Description
Current Situation
- gc: unexported embedded structs are settable
- gccgo: unexported embedded structs are not settable
Both are not correct w.r.t. the way Go works: an unexported embedded struct should not be settable as a whole, however, exported fields and methods of unexported embedded structs may be promoted and be visible.
Goal
- Make gc and gccgo compatible again with a workable solution.
- address issues 7363 and 11007.
Solution
Make unexported embedded structs unsettable, but allow the reflect library to access exported fields and methods of such structs. Such fields could also be modified.
Rationale: this prevents blanket changes to values in structs that are generally not settable, while allowing access to fields that might be promoted.
The approach might still allow access to fields that are not accessible in the language, namely exported fields and methods that are not promoted because they are masked by or conflict with fields or methods of the same name. However, access to such fields is also necessary. Packages like encoding/xml and encoding/json allow users to map fields to alternative names using tags effectively breaking ties and making fields visible again. Disallowing access to blocked fields now would be too much of a disruptive change and break the Go 1 compatibility promise.
Impact
This will break packages like xml and json, but only minimally. The typical check for whether a field is exported, f.PkgPath != "", would have to be amended to f.PkgPath != "" && !f.Anonymous.
Alternatives
adopt gccgo behavior
Unacceptable: it would be too disruptive to packages like xml and json and would break documented behavior, breaking the Go 1 compatibility promise. It would mean reflect cannot give access to fields that are visible in Go itself.
adopt gc behavior
Less problematic, but it would make it very easy to access structs that are indicated as hidden. Users could bypass initialization code etc, raising various security issues. The proposed solution does not eliminate this, but it does considerably mitigate it by limiting access to fields that are deemed exported and settable if the embedded type were accessed directly.
package reflect provides a different API for accessing promoted fields and methods.
- This will be a huge change while still not addressing what to do with the remaining old API and its incompatibility.

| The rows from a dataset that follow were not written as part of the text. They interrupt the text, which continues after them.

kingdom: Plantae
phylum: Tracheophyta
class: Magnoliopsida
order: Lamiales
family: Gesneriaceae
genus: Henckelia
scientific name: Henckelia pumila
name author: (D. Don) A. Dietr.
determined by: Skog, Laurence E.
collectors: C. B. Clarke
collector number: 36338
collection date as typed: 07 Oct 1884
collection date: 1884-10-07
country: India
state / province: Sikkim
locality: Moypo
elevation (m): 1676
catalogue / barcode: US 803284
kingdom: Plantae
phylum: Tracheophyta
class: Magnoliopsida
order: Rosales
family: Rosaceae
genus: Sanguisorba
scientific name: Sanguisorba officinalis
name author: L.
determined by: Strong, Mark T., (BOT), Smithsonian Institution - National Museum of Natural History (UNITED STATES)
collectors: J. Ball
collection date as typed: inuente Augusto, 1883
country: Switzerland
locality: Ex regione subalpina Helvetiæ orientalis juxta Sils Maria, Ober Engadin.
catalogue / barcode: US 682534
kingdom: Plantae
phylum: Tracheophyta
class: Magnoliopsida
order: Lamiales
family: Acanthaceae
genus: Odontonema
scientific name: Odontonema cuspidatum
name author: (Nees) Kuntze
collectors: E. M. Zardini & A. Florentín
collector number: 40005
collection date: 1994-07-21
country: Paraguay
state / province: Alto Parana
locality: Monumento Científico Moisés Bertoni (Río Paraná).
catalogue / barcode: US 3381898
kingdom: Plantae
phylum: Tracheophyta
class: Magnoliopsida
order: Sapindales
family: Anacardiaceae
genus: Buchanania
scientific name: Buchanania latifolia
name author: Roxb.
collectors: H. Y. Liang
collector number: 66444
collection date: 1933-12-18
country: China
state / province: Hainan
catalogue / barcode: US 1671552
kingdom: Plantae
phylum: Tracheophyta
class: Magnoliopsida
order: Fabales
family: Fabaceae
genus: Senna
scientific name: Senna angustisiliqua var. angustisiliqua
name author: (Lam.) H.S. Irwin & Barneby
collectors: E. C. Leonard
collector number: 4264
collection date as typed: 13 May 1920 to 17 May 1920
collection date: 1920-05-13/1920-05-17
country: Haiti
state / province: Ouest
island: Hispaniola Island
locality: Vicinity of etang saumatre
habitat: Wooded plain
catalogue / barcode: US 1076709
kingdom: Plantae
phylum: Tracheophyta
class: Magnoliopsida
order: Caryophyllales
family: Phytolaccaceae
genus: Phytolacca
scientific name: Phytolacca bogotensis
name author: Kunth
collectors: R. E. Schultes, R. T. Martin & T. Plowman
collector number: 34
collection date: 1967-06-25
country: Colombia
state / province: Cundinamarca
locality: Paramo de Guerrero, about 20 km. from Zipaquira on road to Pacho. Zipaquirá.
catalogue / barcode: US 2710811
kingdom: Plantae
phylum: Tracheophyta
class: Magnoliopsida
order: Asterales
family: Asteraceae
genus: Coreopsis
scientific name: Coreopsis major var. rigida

- It would not be possible for xml and json to implement their documented behavior.
Provide a higher-level API for packages like xml and json for mapping structured data to struct fields
This would potentially give greater consistency and would make it easier for developers to write package like json and xml. However, it would be a huge change and similarly does not address the concerns of what to do with the current API. Like the current proposal, it would still allow access to non-promoted fields and methods. It could be implemented on top of the proposed solution.